Zwar mögen die Konflikte um Bier und Eintrittspreise als Petitessen erscheinen, doch für eine Nation, die gerade dabei ist, sich als Weltmacht zu definieren, werden daraus prinzipielle Fragen. „Es geht um die Souveränität unseres Landes, verdammt noch mal“, formulierte Romário und bezeichnete Fifa-Generalsekretär Jérôme Valcke als „Erpresser“. Valcke hatte geäußert, dass die Brasilianer wegen der Verzögerungen „einen Tritt in den Hintern“ bräuchten.
Romários Wut wird noch verständlicher im Lichte des Skandals, der nach der Fußball-WM in Südafrika offenbar wurde: Das Land finanzierte die geforderten Infrastrukturmaßnahmen und blieb auf Schulden von 2,7 Milliarden Dollar sitzen.
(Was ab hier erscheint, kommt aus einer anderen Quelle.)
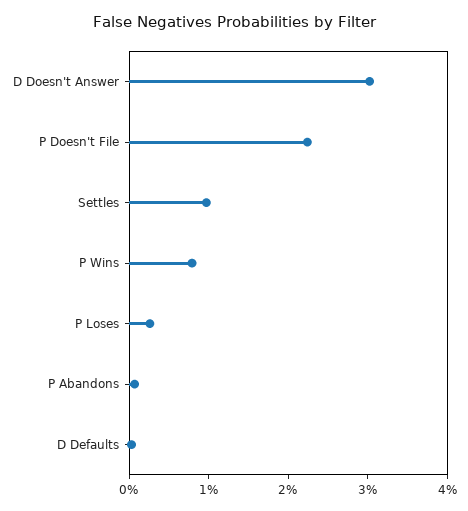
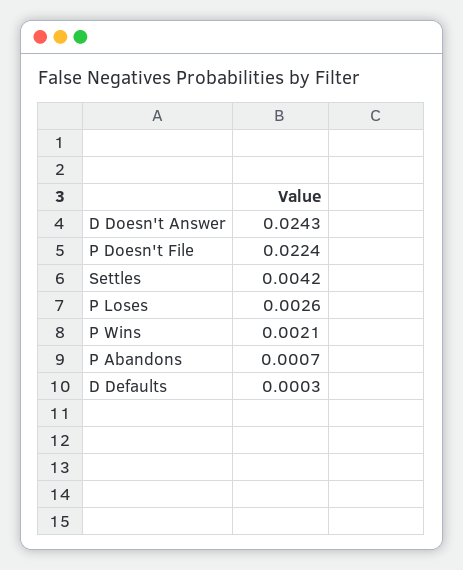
  {
-   "D Doesn't Answer": 0.03,
+   "D Doesn't Answer": 0.0243,
    "P Doesn't File": 0.0224,
-   "Settles": 0.01,
+   "Settles": 0.0042,
-   "P Wins": 0.008,
+   "P Wins": 0.0021,
    "P Loses": 0.0026,
    "P Abandons": 0.0007,
    "D Defaults": 0.0003
  }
Unterdessen nahm die Fifa zwei Milliarden Dollar Gewinn mit in die Schweiz. „Die WM wird nicht dazu beitragen, die Gesundheit, Bildung und Chancen der Brasilianer zu verbessern“, glaubt Romário. Daneben warnt der von den Fans „Peixe“ (Fisch) genannte Ex-Fußballer vor der virulenten Korruption bei großen Bauprojekten. Die brasilianische Regierung musste bereits die erwarteten Kosten für die WM von rund 18 Milliarden Euro auf fast 29 Milliarden Euro erhöhen.
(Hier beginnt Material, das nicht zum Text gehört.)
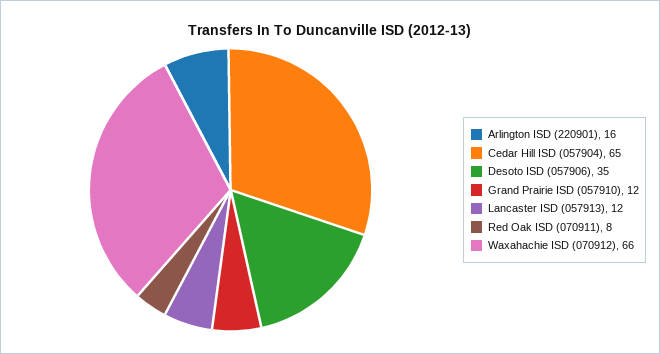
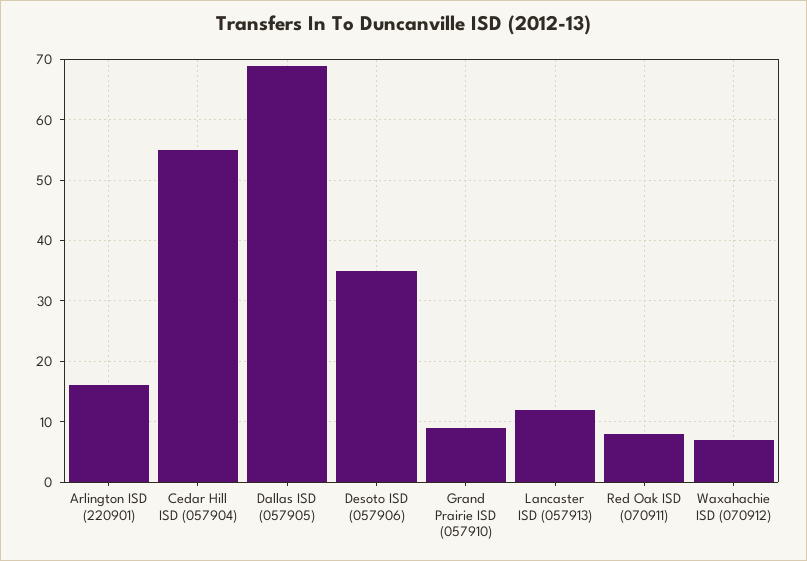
  {
    "Arlington ISD (220901)": 16,
-   "Cedar Hill ISD (057904)": 65,
+   "Cedar Hill ISD (057904)": 55,
    "Desoto ISD (057906)": 35,
-   "Grand Prairie ISD (057910)": 12,
+   "Grand Prairie ISD (057910)": 9,
    "Lancaster ISD (057913)": 12,
    "Red Oak ISD (070911)": 8,
-   "Waxahachie ISD (070912)": 66
+   "Waxahachie ISD (070912)": 7,
+   "Dallas ISD (057905)": 69
  }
Als besonders problematisch erweisen sich dabei die Stadionneu- und Umbauten. Von 12 Stadien, so schätzt Romário, werden sieben nach der WM nicht mehr gebraucht und zu sogenannten „Weißen Elefanten“, die die lokalen Haushalte belasten. Für abgelegene Spielstätten wie Manaus, Curitiba oder Cuiabá ist dies schon jetzt abzusehen. Die Frage, wer von den neuen Stadien profitiert, in denen lediglich vier WM-Spiele stattfinden, ist einfach zu beantworten: Baufirmen und korrupte politische Eliten. Der Delta-Konzern etwa musste sich schon aus dem Umbau des Maracanã-Stadions in Rio zurückziehen, weil er in den Korruptionsskandal um den windigen Unternehmer Carlinhos Cachoeira verwickelt ist. In anderen Städten aber ist Delta weiterhin mit Bau-Projekten betraut.
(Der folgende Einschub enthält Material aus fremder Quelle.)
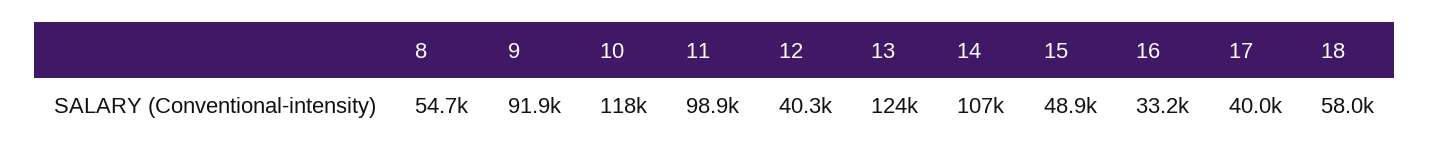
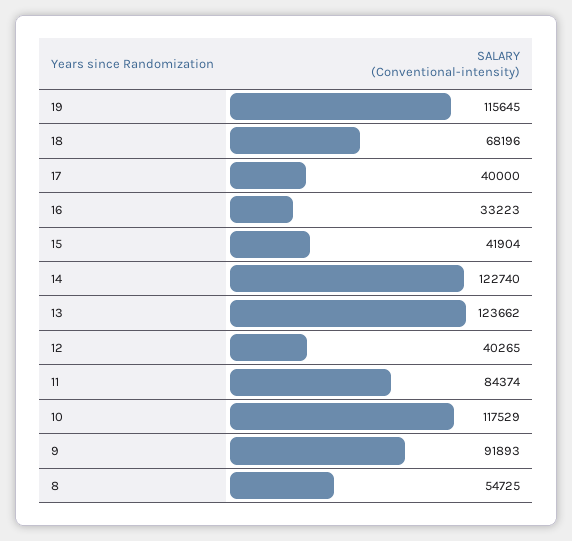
  {
    "8": 54725,
    "9": 91893,
    "10": 117529,
-   "11": 98900,
+   "11": 84374,
    "12": 40265,
    "13": 123662,
-   "14": 107000,
+   "14": 122740,
-   "15": 48900,
+   "15": 41904,
    "16": 33223,
    "17": 40000,
-   "18": 58000
+   "18": 68196,
+   "19": 115645
  }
Da Brasilien jedoch nicht nur mit den Stadionbauten in Verzug ist, sondern beispielsweise auch beim Bau der Schnellzugstrecke Rio-São Paulo, will die Regierung ein Jahr vor Beginn der WM „Notfallprojekte“ ohne Ausschreibungen vergeben. „,Dann wird der größte Diebstahl unserer Geschichte stattfinden“, prophezeit Romário. Er will nun alle zwei Monate einen Bericht auf seine Homepage stellen, der die Fortschritte bei allen Stadionbauten für die Öffentlichkeit transparent macht.
Brasiliens hemdsärmeliger Sportminister Aldo Rebelo hat bereits verkündet, dass man die „beste Fußball-WM aller Zeiten“ ausrichten werde. „Wenn es so weiter geht, wird sie ein großer Scheiß“, meint Weltmeister Romário, „wir werden uns schämen“. Zu Romários großer Erleichterung trat im März immerhin der korrupte Ricardo Teixeira zurück, der 23 Jahre lang Präsident des brasilianischen Fußballverbands gewesen war. „Damit ist der brasilianische Fußball vom Krebs befreit“, kommentierte Romário gewohnt pointiert.